AOL stock is up double digits so far Wednesday despite announcing a net loss in its third quarter earnings report and a decrease in revenue.
AOL reported a $2.6 million loss for the quarter, compared to a net profit of $171.6 million in the same frame a year ago, but that loss was not as bad as many analysts had expected. AOL said its 8 percent increase in ad revenue was the obvious headline, as that marked the second straight quarter of growth.
The street seems to agree, with the company's share price is up 10 percent in early trading Wednesday.
‘The trajectory of results show a growing set of improvements from where we were year ago in ad growth,” Chairman and CEO Tim Armstrong told analysts.

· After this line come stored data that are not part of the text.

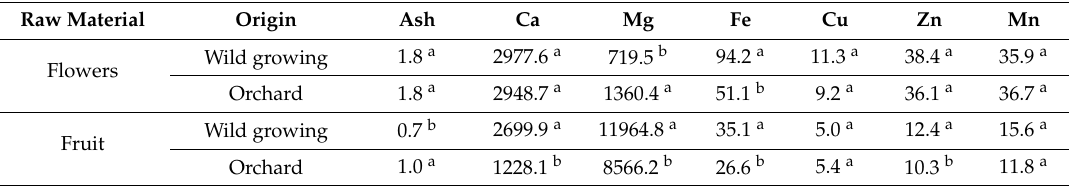
Table 2. The average content of ash (%) and selected minerals ( µ g / g d.m.) in elderberry flowers and fruit, depending on raw material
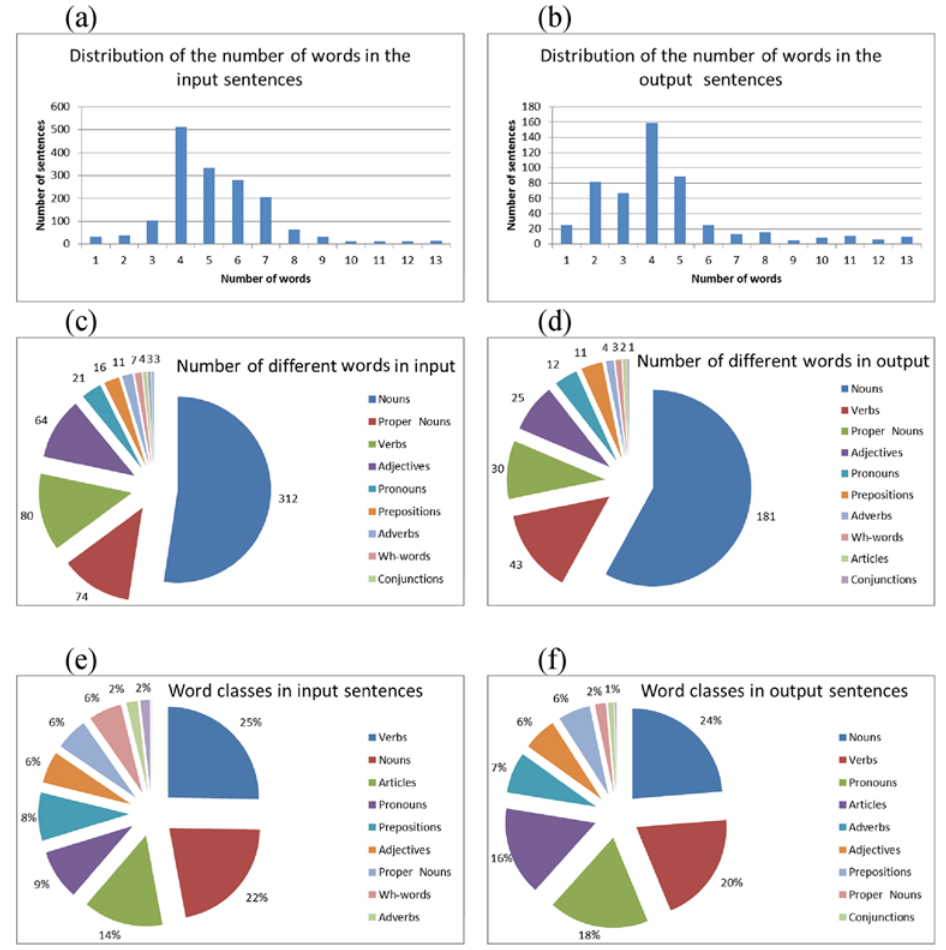
Fig 8. Distribution of the number of words and of the word classes in the input and output sentences. Distribution of the number of words in the input sentences (a) and in the output sentences (b); distribution of the words used in the input and output sentences among different word classes (c,d); percentage of word classes in the input and output sentences (e,f).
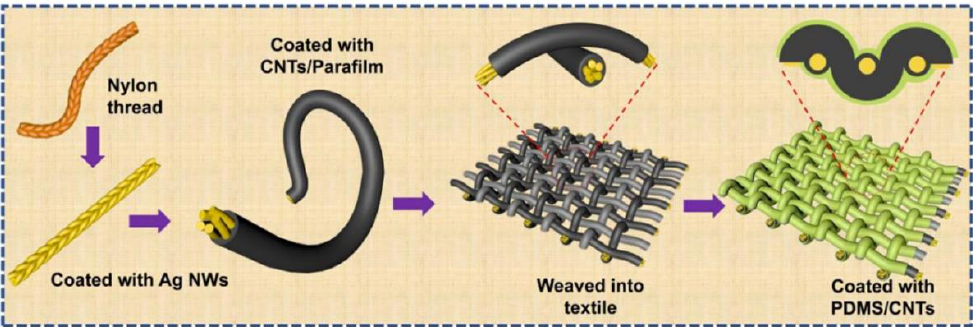
Figure 5. Principle and manufacturing flow chart of piezoresistive fiber triboelectric sensor (PRF- TES) [52]. Yan et al. (2022),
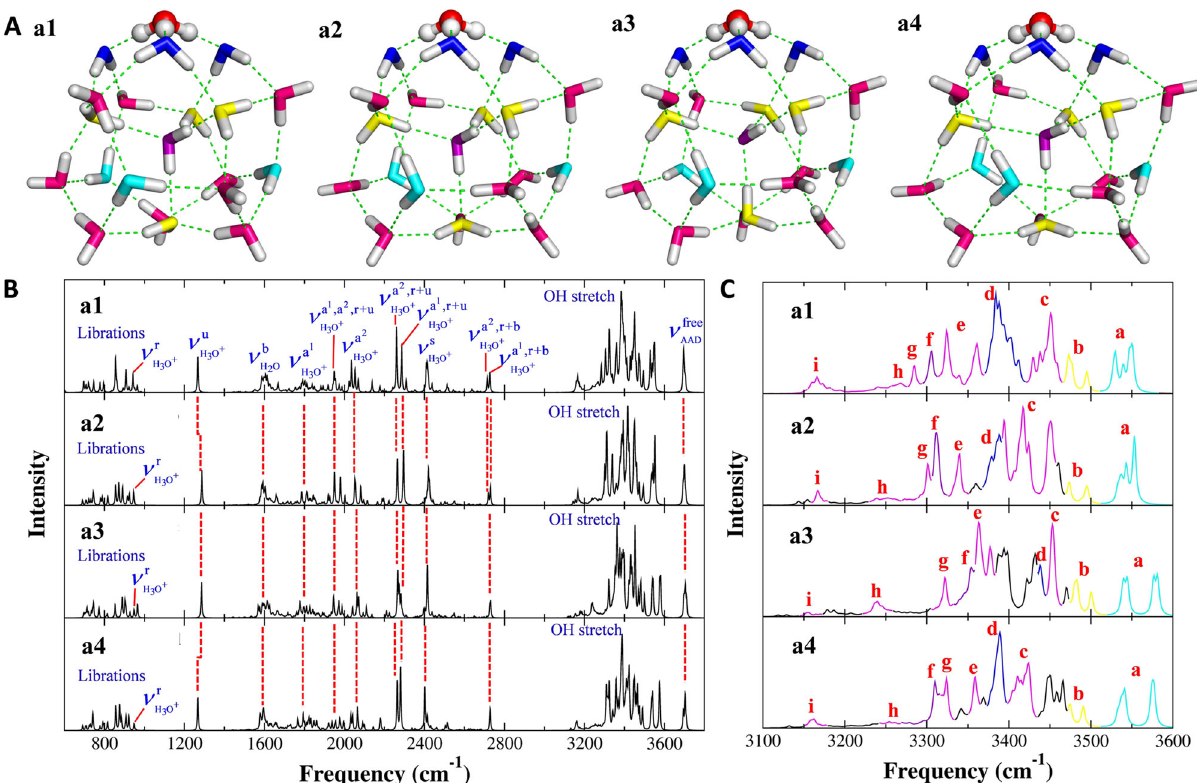
Fig. 5 Different minimum energy structures and corresponding IR spectra. A Overview of the four minimum energy structures of H + (H 2 O) 21 reported in Hodges and Wales ’ s study 33 , and ( B ), ( C ) the corresponding VQDPT2 IR spectra computed at the fragment-based CCD/aug-cc-pVDZ level. The enlarged view of the O-H stretching region of the spectra in ( C ) is color-coded according to the type of the corresponding water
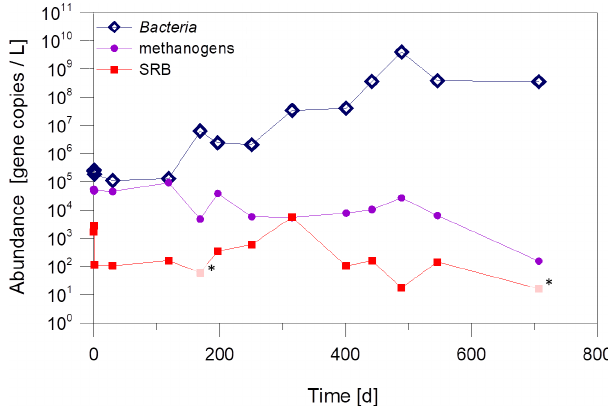
Figure 7. Abundance of Bacteria , methanogenic archaea and SRB in fluid samples from the plant exit at the geothermal plant Unter- haching since beginning of inhibitor dosage in August 2017. Pale values marked with an asterisk were below the sample specific de- tection limit. Quantification with qPCR with primers for the 16S rRNA gene ( Bacteria and methanogenic archaea) and the dsrA -gene for sulfate-reducing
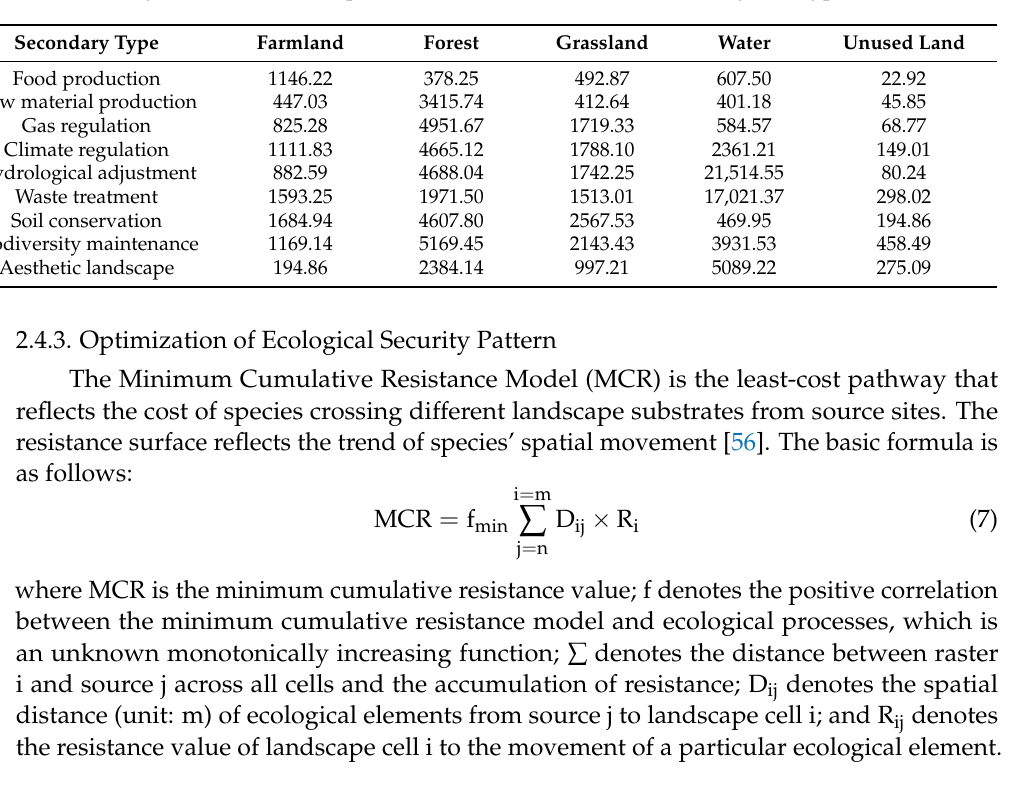
Table 1. Ecosystem service value per unit area of different terrestrial ecosystem types (CNY · hm − 2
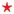
CFS-PPy/DBS (■) and CFS-PPy/TF (★) showing in a: Diffusion coefficients Dox (upon oxidation) obtained from Eqs 2 and 3 against the applied frequency f and b: the strain rate νox against diffusion coefficients Dox.The dashed lines represent the linear fit and shown for orientations.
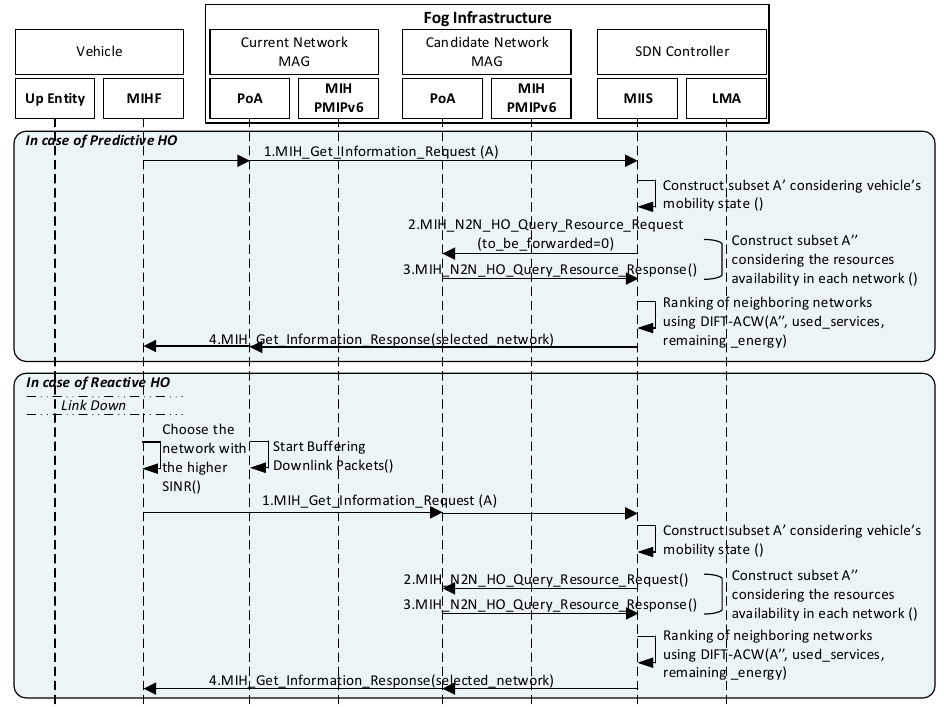
Figure 8. The signaling performed during the network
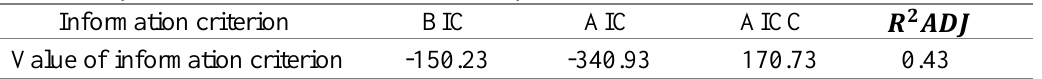
Table 4. report of information criteria for the optimal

He added that this represented the “continued execution of our strategy directed at becoming the premiere, scaled branded media and technology company for the web.”
The higher revenues owe a lot to the acquisition of HuffPost and TechCrunch, but Armstrong portrayed this third quarter as a sign of improvement compared to the company's past performance as revenue declines continue to slow.
"We are growing meaningfully as a company again," Armstrong said. "We are closing in on meaningful inflection points."
Armstrong, who according to reports has expressed interest in a merger with Yahoo, also rejected that possibility Wednesday given what he views as his company's upward trajectory.
Still, despite the increase in ad revenue overall revenue did decline 5.8 percent to $531.7 million due to a 22 percent drop in subscriber revenue and a 15 percent dip in other revenues.
On the earnings call, Armstrong trumpeted continued growth at the recently acquired Huffington Post even though AOL's overall traffic is largely flat.
Armstrong also suggested that the outlook for local news service Patch continues to improve. While many analysts have deemed it a money-losing proposition, Armstrong noted that Patch had passed 10 million unique visitors a month and said that the initially soft advertising figures would continue to improve.